USING THE INFORMATION
1. According to the article on West Rowan's defensive line, how many rushing yards did South Iredell gain in the second half?
2. Carry on with the article on West Rowan's defensive line, starting after its last sentence.

DOCUMENT PASSAGE
*** Begin section ***
High school football: West’s defensive line stands tall
By Mike London
TROUTMAN — The last two weeks, West Rowan’s football team has been trounced statistically, but has won on the scoreboard to stay in the thick of the North Piedmont Conference race.
A wild 27-21 home win against East Rowan was followed by a wilder 20-14 verdict at South Iredell last Friday.
West (2-2, 2-0) managed a meager 44 yards of offense in the second half against South Iredell — 21 rushing, 23 passing — and had just 13 second-half snaps that weren’t punts. After halftime, the Falcons ran just one play that gained more than 5 yards.
Meanwhile, South Iredell was powering for 178 second-half rushing yards.
Yet, West prevailed. That’s the bottom line, the only stat that really matters.
First-year head coach Louis Kraft dished out most of the credit for West’s latest great escape to defensive linemen Zeek Biggers, James Ball, Ashton Matthews, Josh Noble and Alijah Gray.
*** End section ***
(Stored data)
*** Begin section ***
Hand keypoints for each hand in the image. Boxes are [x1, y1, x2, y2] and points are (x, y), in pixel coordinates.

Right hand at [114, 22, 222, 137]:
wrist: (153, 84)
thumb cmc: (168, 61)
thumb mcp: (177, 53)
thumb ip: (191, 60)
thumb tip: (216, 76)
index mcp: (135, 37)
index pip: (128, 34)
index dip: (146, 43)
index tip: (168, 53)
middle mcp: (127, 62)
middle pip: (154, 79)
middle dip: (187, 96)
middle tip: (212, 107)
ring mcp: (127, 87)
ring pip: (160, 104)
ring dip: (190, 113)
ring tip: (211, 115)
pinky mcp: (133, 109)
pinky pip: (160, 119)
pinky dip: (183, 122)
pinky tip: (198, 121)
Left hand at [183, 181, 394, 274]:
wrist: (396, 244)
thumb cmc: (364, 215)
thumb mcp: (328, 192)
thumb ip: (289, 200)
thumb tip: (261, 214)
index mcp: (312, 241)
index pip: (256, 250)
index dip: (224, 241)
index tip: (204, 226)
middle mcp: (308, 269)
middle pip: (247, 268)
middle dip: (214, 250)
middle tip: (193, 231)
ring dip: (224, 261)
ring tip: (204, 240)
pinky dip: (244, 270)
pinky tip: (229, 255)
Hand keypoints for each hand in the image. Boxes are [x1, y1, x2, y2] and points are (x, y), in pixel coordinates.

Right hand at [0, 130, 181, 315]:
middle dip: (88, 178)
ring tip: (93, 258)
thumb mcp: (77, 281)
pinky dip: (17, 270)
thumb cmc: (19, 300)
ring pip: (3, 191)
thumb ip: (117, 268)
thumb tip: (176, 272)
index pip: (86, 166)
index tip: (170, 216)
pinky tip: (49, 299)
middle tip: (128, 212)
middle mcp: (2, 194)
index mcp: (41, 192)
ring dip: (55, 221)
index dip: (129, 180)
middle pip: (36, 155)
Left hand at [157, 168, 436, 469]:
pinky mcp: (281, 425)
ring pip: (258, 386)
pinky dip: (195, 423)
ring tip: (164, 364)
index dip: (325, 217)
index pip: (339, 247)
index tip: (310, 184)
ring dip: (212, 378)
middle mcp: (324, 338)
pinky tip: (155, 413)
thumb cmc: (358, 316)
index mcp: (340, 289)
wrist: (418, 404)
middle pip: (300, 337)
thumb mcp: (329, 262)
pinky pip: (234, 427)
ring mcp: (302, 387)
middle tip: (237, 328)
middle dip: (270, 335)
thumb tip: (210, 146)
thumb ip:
*** End section ***
ANSWERS BY ITEM NUMBER
1. South Iredell gained 178 rushing yards in the second half.

2.
“That fourth quarter seemed to last two hours, it really did,” Kraft said. “I don’t think the clock ran at all on a few plays. There was a roughing-the-passer call for us on a fourth-and-11. But we got out of there with the win. That was Friday and this is Wednesday, and I’m just now coming back down to earth.”
West dominated the first half behind the accurate passing of QB Noah Loeblein, mostly to Damon Phillippe, and a defensive effort that smothered South Iredell. At the break, the Vikings, who had already lost a conference game and were fighting for their season, had only 50 yards of offense. West led 14-0 at halftime.
Noble, a mammoth offensive tackle who has become a critical two-way player for the Falcons, made one of the key plays of the first half — an unlikely interception.
“James Ball and I shot through the same gap and got pressure on the quarterback, and then I saw the ball in the air and knew it was a chance to make a play,” Noble said. “I wanted to run with it, but guys were swarming me.”
As the backup center to Biggers, Noble played quite a bit on the strong West basketball team that won two playoff games, so he missed the football season opener at Salisbury.
But he hit the ground running after that.
“We’ve had to use Noble on defense out of necessity,” Kraft said. “I mean, the guy is 6-foot-4, 300 pounds, so it’s necessary.”
Ball estimated that Noble played 80 percent of the snaps on defense Friday, in addition to anchoring West’s offensive line. He was a difference-maker.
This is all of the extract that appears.